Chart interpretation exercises
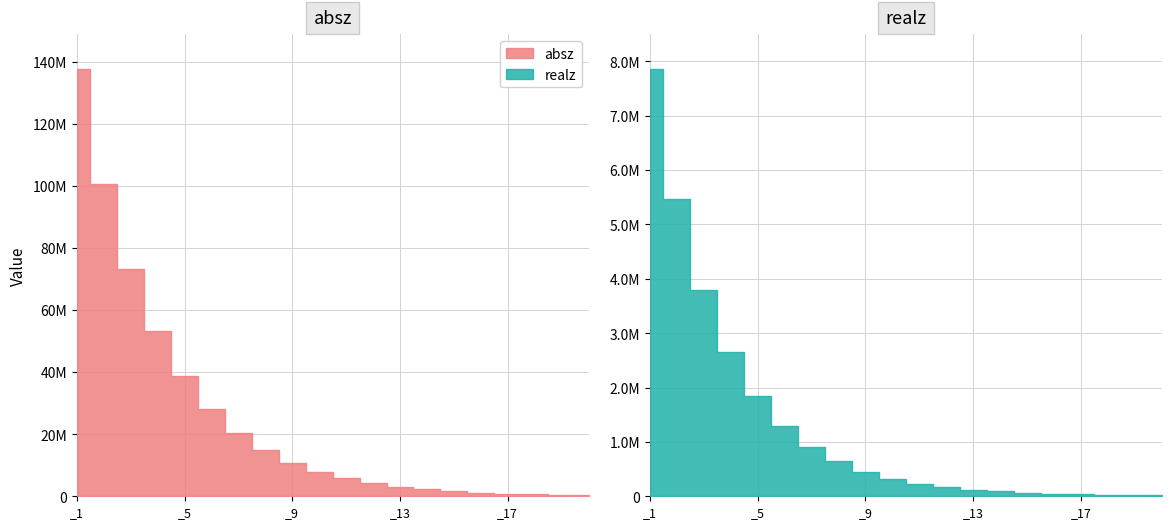

Reading left to right, what are all the values shown in this chart?

absz: _1=137783000.0	_2=100484000.0	_3=73178400.0	_4=53289300.0	_5=38799000.0	_6=28247700.0	_7=20541100.0	_8=14940100.0	_9=10864500.0	_10=7898700.0	_11=5741550.0	_12=4173310.0	_13=3032790.0	_14=2203750.0	_15=1601130.0	_16=1163120.0	_17=844821.0	_18=613526.0	_19=445479.0	_20=323400.0
realz: _1=7868240.0	_2=5461170.0	_3=3800920.0	_4=2648580.0	_5=1840380.0	_6=1290470.0	_7=910170.0	_8=642889.0	_9=455683.0	_10=325159.0	_11=232982.0	_12=167535.0	_13=121151.0	_14=88168.5	_15=64696.1	_16=47996.8	_17=36095.3	_18=27621.9	_19=21604.0	_20=17334.6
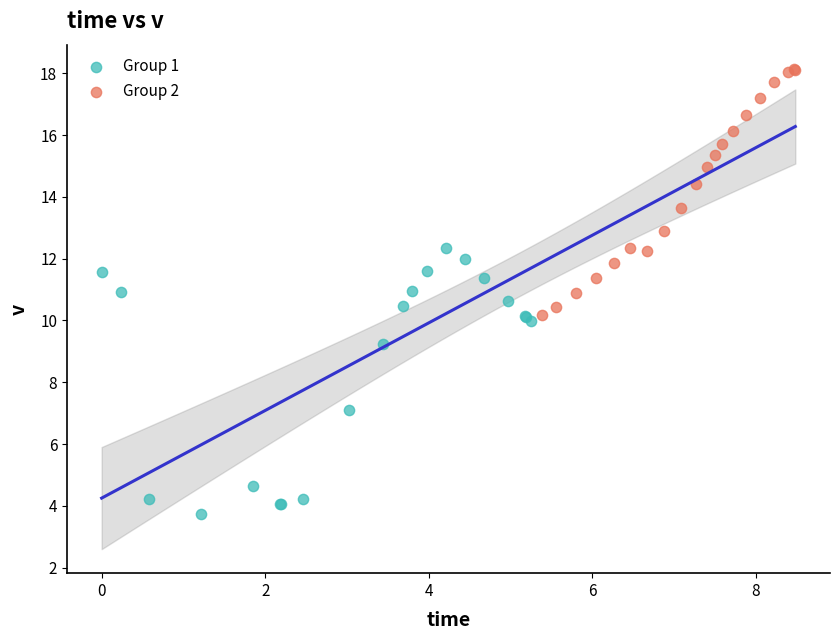

Which series has the widest spread of Y values?

Group 1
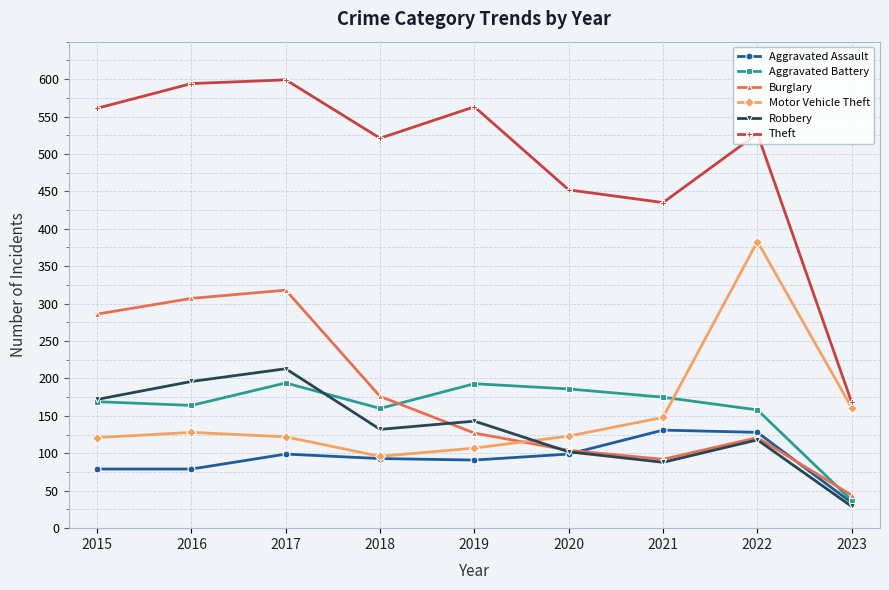

True or false: Theft and Motor Vehicle Theft intersect in this chart.

False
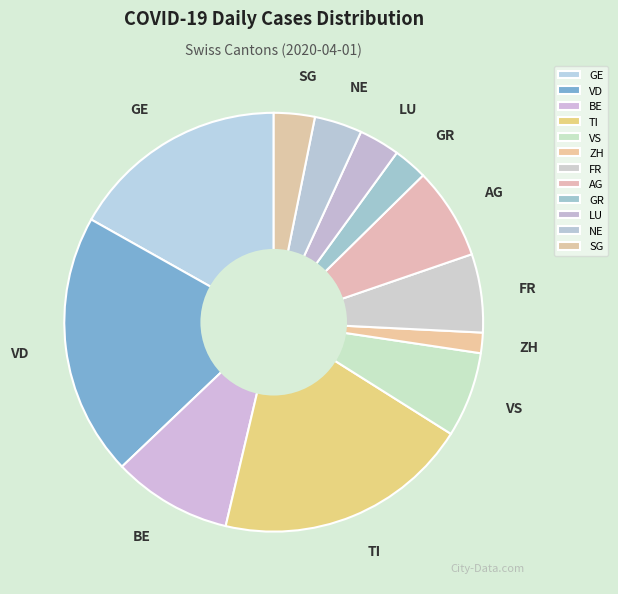

How many segments does this pie chart have?

12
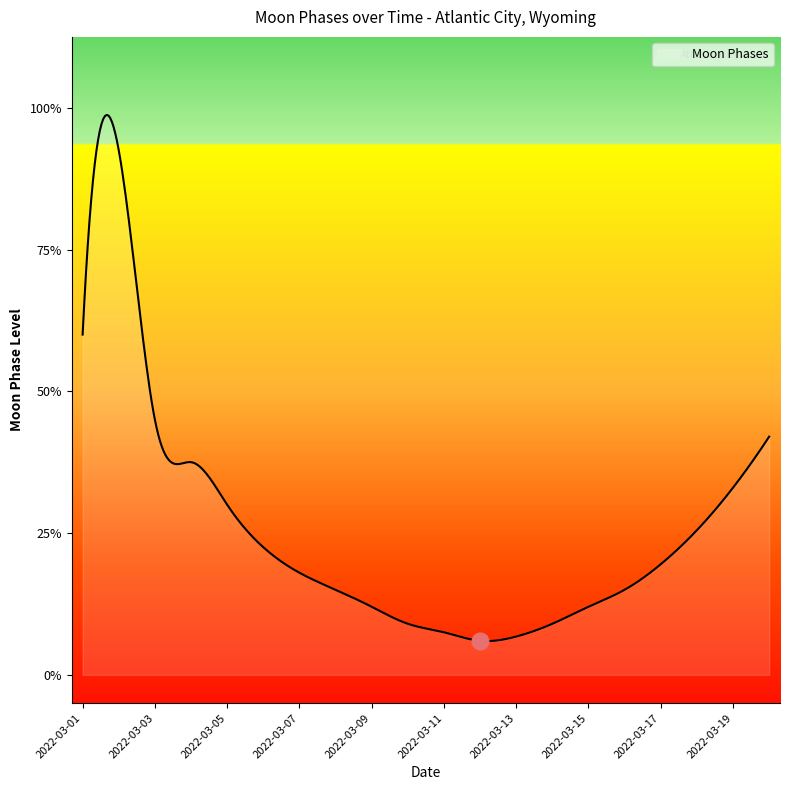

Is this an area chart (filled region under the line)?

No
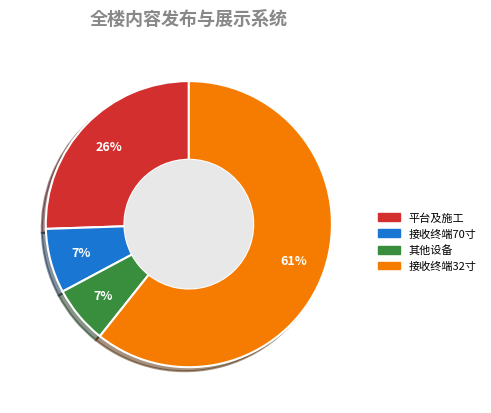

True or false: 接收终端70寸 accounts for 1% of the total.

False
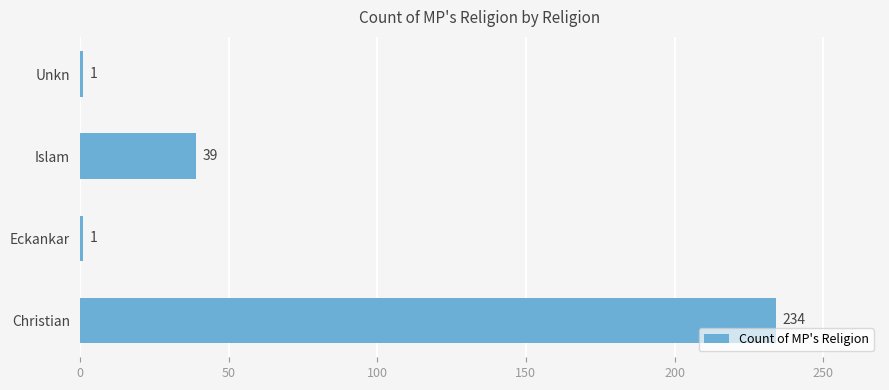

How many distinct data groups are displayed?

1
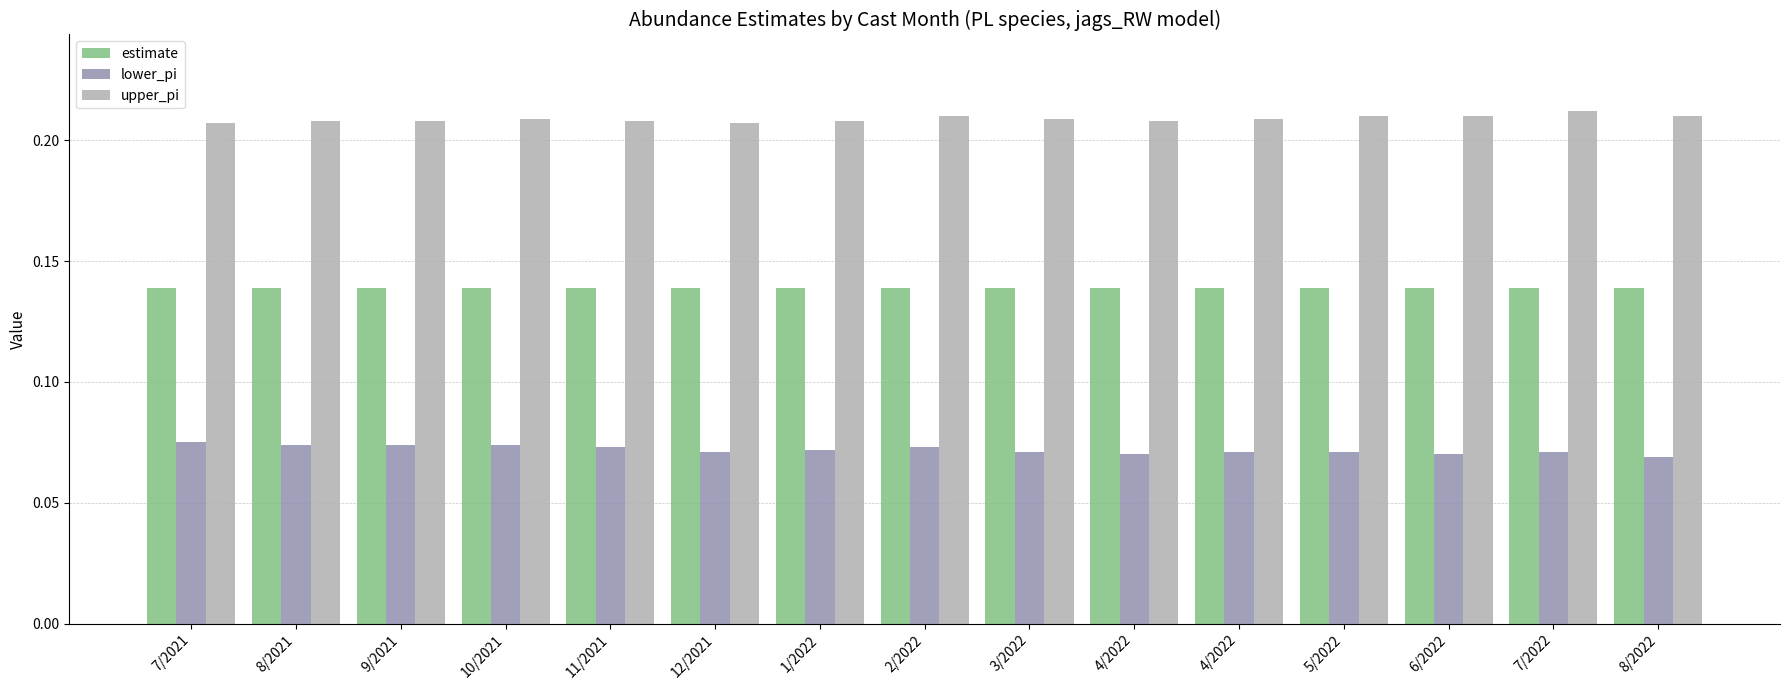

How many data points does each series have?

15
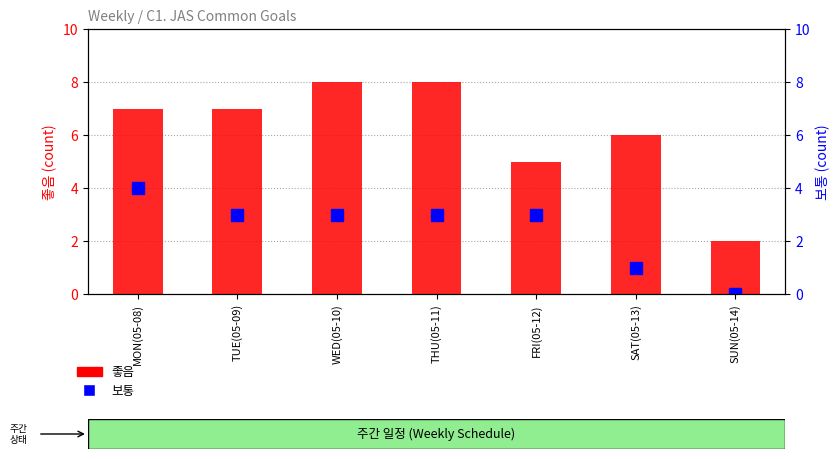

At which label does 보통 first exceed 3?

MON(05-08)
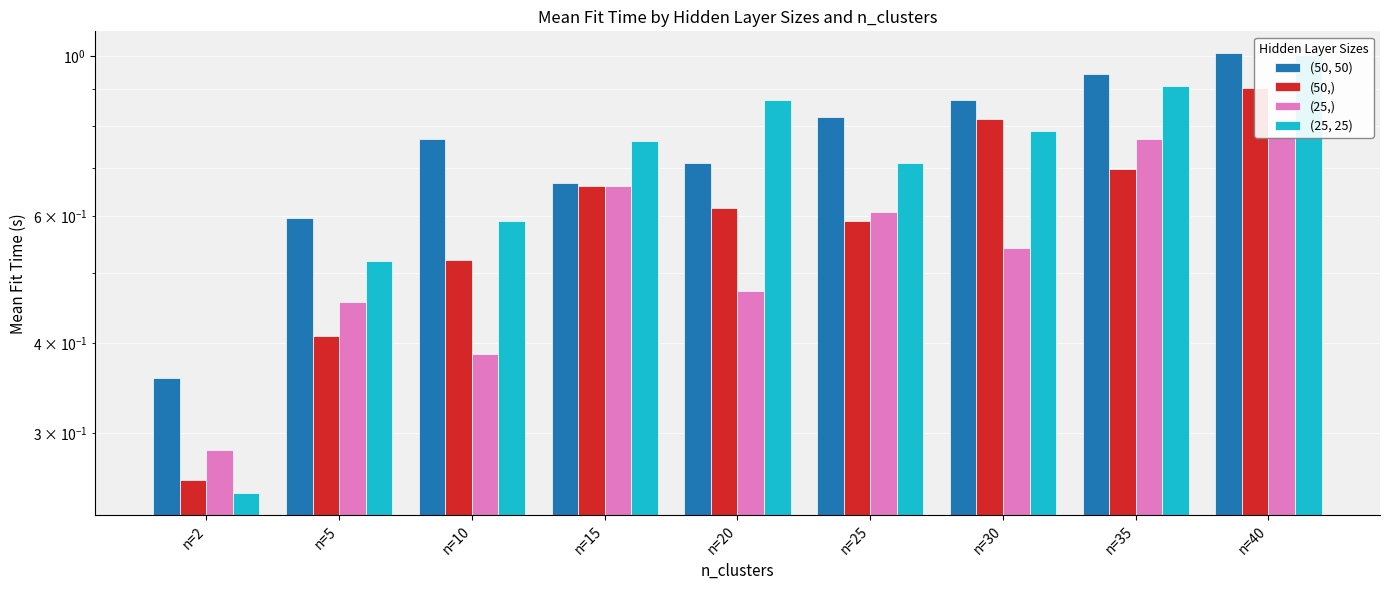

The (50, 50) series shows 0.9 at n=35. True or false?

True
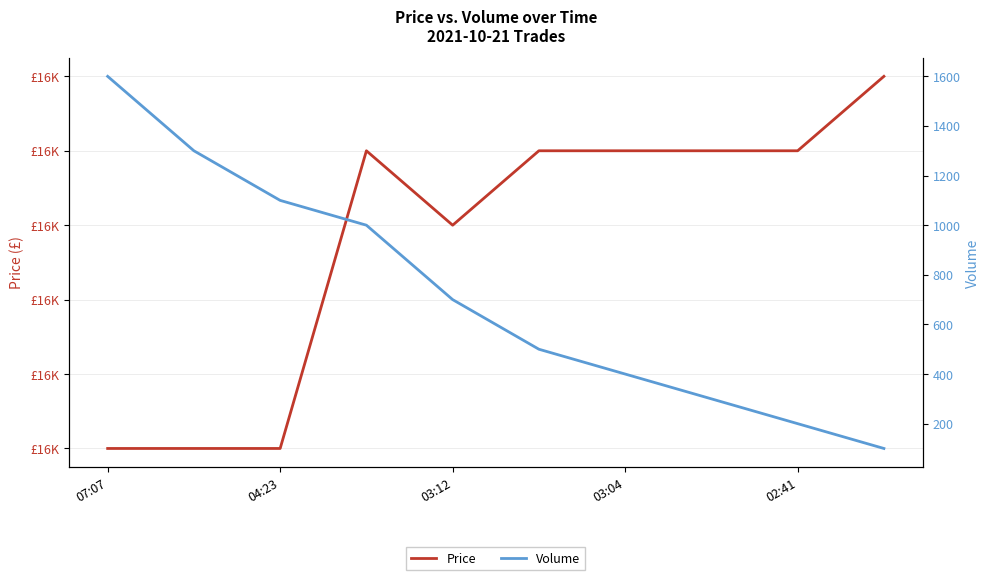

Reading right to left, what are all the values shown in this chart?

Price: 16800	16700	16700	16700	16700	16600	16700	16300	16300	16300
Volume: 100	200	300	400	500	700	1000	1100	1300	1600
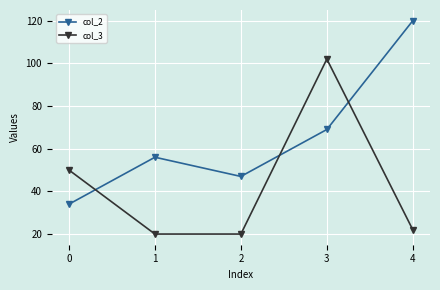

Count the number of data series in this chart.

2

### EXERCISE DETAILS
Rewrite every row above with "chart" changed to "graph" and nothing else altered. Omit the pictures.

### OUTPUT FOR THIS TASK
Reading left to right, what are all the values shown in this graph?

absz: _1=137783000.0	_2=100484000.0	_3=73178400.0	_4=53289300.0	_5=38799000.0	_6=28247700.0	_7=20541100.0	_8=14940100.0	_9=10864500.0	_10=7898700.0	_11=5741550.0	_12=4173310.0	_13=3032790.0	_14=2203750.0	_15=1601130.0	_16=1163120.0	_17=844821.0	_18=613526.0	_19=445479.0	_20=323400.0
realz: _1=7868240.0	_2=5461170.0	_3=3800920.0	_4=2648580.0	_5=1840380.0	_6=1290470.0	_7=910170.0	_8=642889.0	_9=455683.0	_10=325159.0	_11=232982.0	_12=167535.0	_13=121151.0	_14=88168.5	_15=64696.1	_16=47996.8	_17=36095.3	_18=27621.9	_19=21604.0	_20=17334.6

Which series has the widest spread of Y values?

Group 1

True or false: Theft and Motor Vehicle Theft intersect in this graph.

False

How many segments does this pie graph have?

12

Is this an area graph (filled region under the line)?

No

True or false: 接收终端70寸 accounts for 1% of the total.

False

How many distinct data groups are displayed?

1

How many data points does each series have?

15

At which label does 보통 first exceed 3?

MON(05-08)

The (50, 50) series shows 0.9 at n=35. True or false?

True

Reading right to left, what are all the values shown in this graph?

Price: 16800	16700	16700	16700	16700	16600	16700	16300	16300	16300
Volume: 100	200	300	400	500	700	1000	1100	1300	1600

Count the number of data series in this graph.

2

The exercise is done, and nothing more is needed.